The Weekly's attorneys also note that courts in other states have interpreted their anti-trust laws in the same way. The courts have recognized that price wars can benefit consumers. And they only turn harmful when one of the companies becomes a monopoly and significantly raises prices, and thus forces its customers to pay more so that it can "recoup" its earlier losses.

Although the Guardian has maintained for years that the SF Weekly intended to drive it out of business and monopolize the San Francisco alt-weekly market, it didn't have to prove that argument at trial. And so the Guardian's lawyers have asked the appellate court judges that if they ultimately side with the Weekly, they should be allowed a retrial so they can prove that the Weekly would be a monopoly and could recoup its losses if the Guardian were to fold. "There was, in fact, ample evidence that defendants could rationally believe that their price war on the Guardian would eventually pay off," the Guardian's attorneys wrote in their appellate brief.

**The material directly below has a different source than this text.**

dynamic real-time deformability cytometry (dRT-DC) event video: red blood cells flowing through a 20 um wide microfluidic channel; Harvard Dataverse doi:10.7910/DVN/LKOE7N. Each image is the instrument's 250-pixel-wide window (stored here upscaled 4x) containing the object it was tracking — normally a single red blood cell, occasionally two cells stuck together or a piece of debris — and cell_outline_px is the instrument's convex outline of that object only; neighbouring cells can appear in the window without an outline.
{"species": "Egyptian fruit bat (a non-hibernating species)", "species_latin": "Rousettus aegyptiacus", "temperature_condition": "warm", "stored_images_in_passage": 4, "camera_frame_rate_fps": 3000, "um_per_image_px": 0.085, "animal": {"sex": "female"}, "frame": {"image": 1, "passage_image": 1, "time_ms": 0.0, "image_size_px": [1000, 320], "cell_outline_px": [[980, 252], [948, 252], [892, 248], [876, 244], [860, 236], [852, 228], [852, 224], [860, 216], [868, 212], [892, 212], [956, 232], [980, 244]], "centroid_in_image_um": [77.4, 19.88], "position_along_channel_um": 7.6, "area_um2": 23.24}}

By contrast, the Weekly, whose experience with a jury didn't go so well the last time, is asking for a directed verdict in its favor. Cardozo said the Guardian already had a chance to prove its case and shouldn't get "a second bite of the apple."

But even if the Guardian gets another opportunity, it could be a tough argument to make. That's because the Bay Area media market is extremely diverse, and so if the Weekly were to greatly raise ad prices beyond the cost to print them, its customers might just switch to other publications. "Look at the San Francisco Chronicle," said Van De Voorde. "It has a monopoly in the daily newspaper business in San Francisco, and it was losing $50 million a year" at one point. It should be noted that the Chronicle doesn't quite have a monopoly. The Examiner still exists, although it is a shell of its former self.

Finally, the Weekly's attorneys contend that the jury's verdict will set a dangerous precedent if allowed to stand. They argue that it will stifle competition and will be bad for consumers because businesses will be too afraid to sell their goods at below-cost. They also argue that there's nothing in the law preventing larger companies from using the Unfair Business Practices law against smaller, new competitors who offer cheap prices in order to get a toehold in the marketplace.

At the heart of the Guardian's case is an argument that the state's Unfair Business Practices law was enacted more than sixty years ago and it hasn't curtailed competition or spurred more lawsuits in California. "The statute has been around since the Thirties," explained Joseph Hearst, one of the Guardian's appellate lawyers, "and the floodgates aren't open."

The Guardian's attorneys also contend that the state Legislature intended California law to be different from the already established federal Sherman Anti-Trust Act, whose primary purpose was to protect consumers. By the 1930s, the state Legislature realized that small businesses needed to be protected from predatory corporations as well.

The Guardian's attorneys also note that ever since the US Supreme Court added the so-called "recoupment" requirement that the Weekly wants incorporated in this case, federal anti-trust law has become toothless when it comes to predatory pricing. No business since has successfully brought an anti-trust suit against a larger competitor who engaged in below-cost pricing, Hearst noted.

The Guardian also has reason to hope that its argument will ultimately win the day. In a 1999 state Supreme Court case involving the Unfair Business Practices law, Justice Marvin Baxter, a Republican appointee, said in a concurring and dissenting opinion that the law requires no proof of "recoupment." Although Baxter's statement was not binding, it's a clear indication that the Guardian may have at least one justice in its favor.

For their part, the Weekly's attorneys have noted that Justice Joyce Kennard, another Republican appointee, said in the same 1999 case that federal law requires some proof of recoupment. It's unclear, however, whether Kennard will rule that California law should as well.